A GPU is not a replacement for a CPU, but rather a complementary processor that can significantly speed up certain types of computations, especially those involving large datasets or complex mathematical operations.
CPU vs GPU
A CPU is designed for general-purpose computing and is optimized for tasks that require high single-threaded performance. It has a few cores (typically 4 to 16) that can handle multiple threads, but it is not optimized for parallel processing. In contrast, a GPU has thousands of smaller cores that can handle many threads simultaneously, making it ideal for tasks that can be parallelized.
GPU Architecture
Explanation
Gadi only has NVIDIA GPUs. So when we say GPUs we mean NVIDIA GPUs. Nevertheless, most concepts discussed here are the same across different vendors.
GPUs are composed of multiple Streaming Multiprocessors (SMs), an on-chip L2 cache, and high-bandwidth DRAM.
GPU Architecture
Modern NVIDIA GPUs use a hierarchical memory and compute architecture designed for high throughput and parallelism.

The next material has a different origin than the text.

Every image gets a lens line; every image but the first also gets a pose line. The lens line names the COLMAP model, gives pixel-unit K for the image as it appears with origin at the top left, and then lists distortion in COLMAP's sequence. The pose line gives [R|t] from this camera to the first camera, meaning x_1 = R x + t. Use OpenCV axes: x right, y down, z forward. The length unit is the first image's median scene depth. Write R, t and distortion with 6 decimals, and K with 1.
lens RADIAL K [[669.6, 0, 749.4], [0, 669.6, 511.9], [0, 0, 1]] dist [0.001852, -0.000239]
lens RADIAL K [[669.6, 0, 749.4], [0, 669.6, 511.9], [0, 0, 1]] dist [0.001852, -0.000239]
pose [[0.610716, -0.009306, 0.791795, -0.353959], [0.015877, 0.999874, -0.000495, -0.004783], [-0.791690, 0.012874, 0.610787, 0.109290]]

This document explains the roles of:
Streaming Multiprocessors (SMs)
CUDA cores
L1 and L2 caches
These components work together to accelerate parallel tasks such as scientific computing, deep learning, and graphics rendering.

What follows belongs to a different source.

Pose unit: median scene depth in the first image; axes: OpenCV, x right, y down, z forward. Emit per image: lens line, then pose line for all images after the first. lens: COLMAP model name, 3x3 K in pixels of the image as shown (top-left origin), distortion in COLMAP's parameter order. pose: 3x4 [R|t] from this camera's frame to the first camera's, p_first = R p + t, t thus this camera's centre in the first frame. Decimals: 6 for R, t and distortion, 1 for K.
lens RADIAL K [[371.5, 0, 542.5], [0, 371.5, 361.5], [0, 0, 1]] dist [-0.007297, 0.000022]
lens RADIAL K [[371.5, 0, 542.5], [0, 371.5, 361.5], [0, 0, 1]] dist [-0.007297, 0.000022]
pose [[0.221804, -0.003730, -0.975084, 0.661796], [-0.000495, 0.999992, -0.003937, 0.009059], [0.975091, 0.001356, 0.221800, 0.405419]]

Streaming Multiprocessors (SMs)
Feature |
Description |
|---|---|
Definition |
A Streaming Multiprocessor is the basic unit of computation in an NVIDIA GPU. |
Contains |
Multiple CUDA cores, L1 cache, warp schedulers, registers, and shared memory |
Responsibility |
Executes multiple warps (groups of 32 threads) in parallel |
Independent Execution |
Each SM can execute multiple thread blocks concurrently (if resources allow) |
CUDA Cores
Feature |
Description |
|---|---|
Definition |
The smallest execution units inside an SM |
Function |
Execute arithmetic and logic instructions for individual threads |
Number per SM |
Varies by architecture (e.g., 64 in Volta, up to 128 or more in newer GPUs) |
Highly Parallel |
Thousands of CUDA cores on a GPU enable massive parallel execution |
While CUDA cores are often thought of as “identical tiny processors,” in practice, not all CUDA cores are the same in capability or function, especially within an SM (Streaming Multiprocessor).
CUDA Cores
CUDA cores are primarily designed to handle:
Integer operations
32-bit floating-point (FP32) arithmetic
However, other types of operations like:
64-bit floating point (FP64)
Tensor operations (for AI)
Special function math (e.g., sin, sqrt)
For example:
Multiply two FP32 arrays → goes to CUDA cores
Apply sin() → goes to SFU (Special Function Unit)
Multiply matrices → goes to Tensor cores
L1 Cache (Level 1)
Feature |
Description |
|---|---|
Scope |
Private to each Streaming Multiprocessor (SM) |
Latency |
Very low |
Size |
192 - 256 KB depending on the GPU architecture |
Usage |
Stores frequently accessed data by threads in a block; shared with shared memory |
Functionality |
Reduces traffic to global memory and accelerates spatially local data access |
Note: In recent architectures like Ampere and Hopper, L1 cache is unified with shared memory, allowing configurable allocation between them.
L2 Cache (Level 2)
Feature |
Description |
|---|---|
Scope |
Shared across all SMs |
Latency |
Higher than L1, but much lower than global memory (DRAM) |
Size |
40 - 50 MB depending on the GPU architecture |
Usage |
Caches global memory accesses for all SMs |
Coherency |
Coherent across all SMs — changes made in one SM are visible to others |
How They Work Together
Threads are scheduled and executed on CUDA cores inside an SM.
Each SM has fast L1 cache and access to configurable shared memory, which helps speed up local computation.
Data not found in L1 is fetched from the L2 cache, which acts as a buffer before accessing global memory (DRAM).
This hierarchy helps reduce latency, increase memory throughput, and enable high-performance parallel execution.
Key Points
A GPU is a specialized processor designed for parallel processing.
It has thousands of smaller cores optimized for concurrent tasks.
The architecture includes Streaming Multiprocessors (SMs), CUDA cores, and multiple levels of cache.
GPUs are not a replacement for CPUs but complement them for specific tasks.